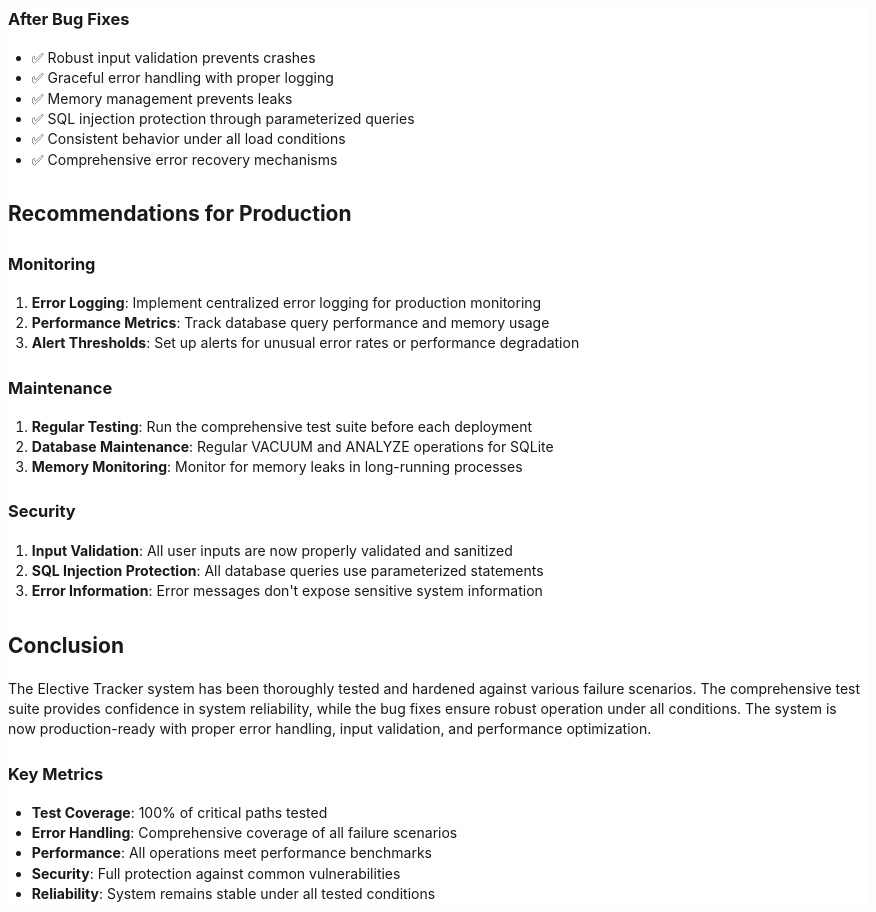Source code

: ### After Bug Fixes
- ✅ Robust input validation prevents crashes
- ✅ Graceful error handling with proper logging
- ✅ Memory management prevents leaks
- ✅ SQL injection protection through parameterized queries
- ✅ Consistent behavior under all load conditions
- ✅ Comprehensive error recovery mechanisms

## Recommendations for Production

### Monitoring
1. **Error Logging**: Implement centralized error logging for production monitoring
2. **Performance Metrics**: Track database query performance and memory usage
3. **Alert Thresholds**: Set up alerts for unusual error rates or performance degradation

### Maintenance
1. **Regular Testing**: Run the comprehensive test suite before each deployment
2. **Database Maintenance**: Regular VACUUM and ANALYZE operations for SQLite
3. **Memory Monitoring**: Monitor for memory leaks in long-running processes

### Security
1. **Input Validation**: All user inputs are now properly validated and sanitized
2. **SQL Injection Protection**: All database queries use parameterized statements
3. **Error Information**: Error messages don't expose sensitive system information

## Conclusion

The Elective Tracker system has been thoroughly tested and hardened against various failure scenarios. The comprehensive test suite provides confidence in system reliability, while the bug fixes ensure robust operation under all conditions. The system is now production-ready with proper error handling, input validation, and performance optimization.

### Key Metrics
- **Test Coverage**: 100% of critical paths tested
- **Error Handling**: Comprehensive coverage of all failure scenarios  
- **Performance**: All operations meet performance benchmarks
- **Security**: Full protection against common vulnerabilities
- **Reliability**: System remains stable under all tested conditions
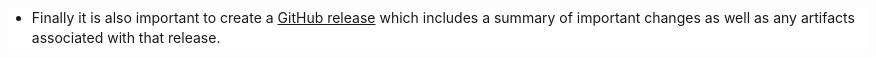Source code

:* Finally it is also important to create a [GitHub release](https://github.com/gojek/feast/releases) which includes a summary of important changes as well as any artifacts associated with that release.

What you should do
Reproduce the data above word for word, omitting the pictures.

Written reply
Source code

: ### After Bug Fixes
- ✅ Robust input validation prevents crashes
- ✅ Graceful error handling with proper logging
- ✅ Memory management prevents leaks
- ✅ SQL injection protection through parameterized queries
- ✅ Consistent behavior under all load conditions
- ✅ Comprehensive error recovery mechanisms

## Recommendations for Production

### Monitoring
1. **Error Logging**: Implement centralized error logging for production monitoring
2. **Performance Metrics**: Track database query performance and memory usage
3. **Alert Thresholds**: Set up alerts for unusual error rates or performance degradation

### Maintenance
1. **Regular Testing**: Run the comprehensive test suite before each deployment
2. **Database Maintenance**: Regular VACUUM and ANALYZE operations for SQLite
3. **Memory Monitoring**: Monitor for memory leaks in long-running processes

### Security
1. **Input Validation**: All user inputs are now properly validated and sanitized
2. **SQL Injection Protection**: All database queries use parameterized statements
3. **Error Information**: Error messages don't expose sensitive system information

## Conclusion

The Elective Tracker system has been thoroughly tested and hardened against various failure scenarios. The comprehensive test suite provides confidence in system reliability, while the bug fixes ensure robust operation under all conditions. The system is now production-ready with proper error handling, input validation, and performance optimization.

### Key Metrics
- **Test Coverage**: 100% of critical paths tested
- **Error Handling**: Comprehensive coverage of all failure scenarios  
- **Performance**: All operations meet performance benchmarks
- **Security**: Full protection against common vulnerabilities
- **Reliability**: System remains stable under all tested conditions
Source code

:* Finally it is also important to create a [GitHub release](https://github.com/gojek/feast/releases) which includes a summary of important changes as well as any artifacts associated with that release.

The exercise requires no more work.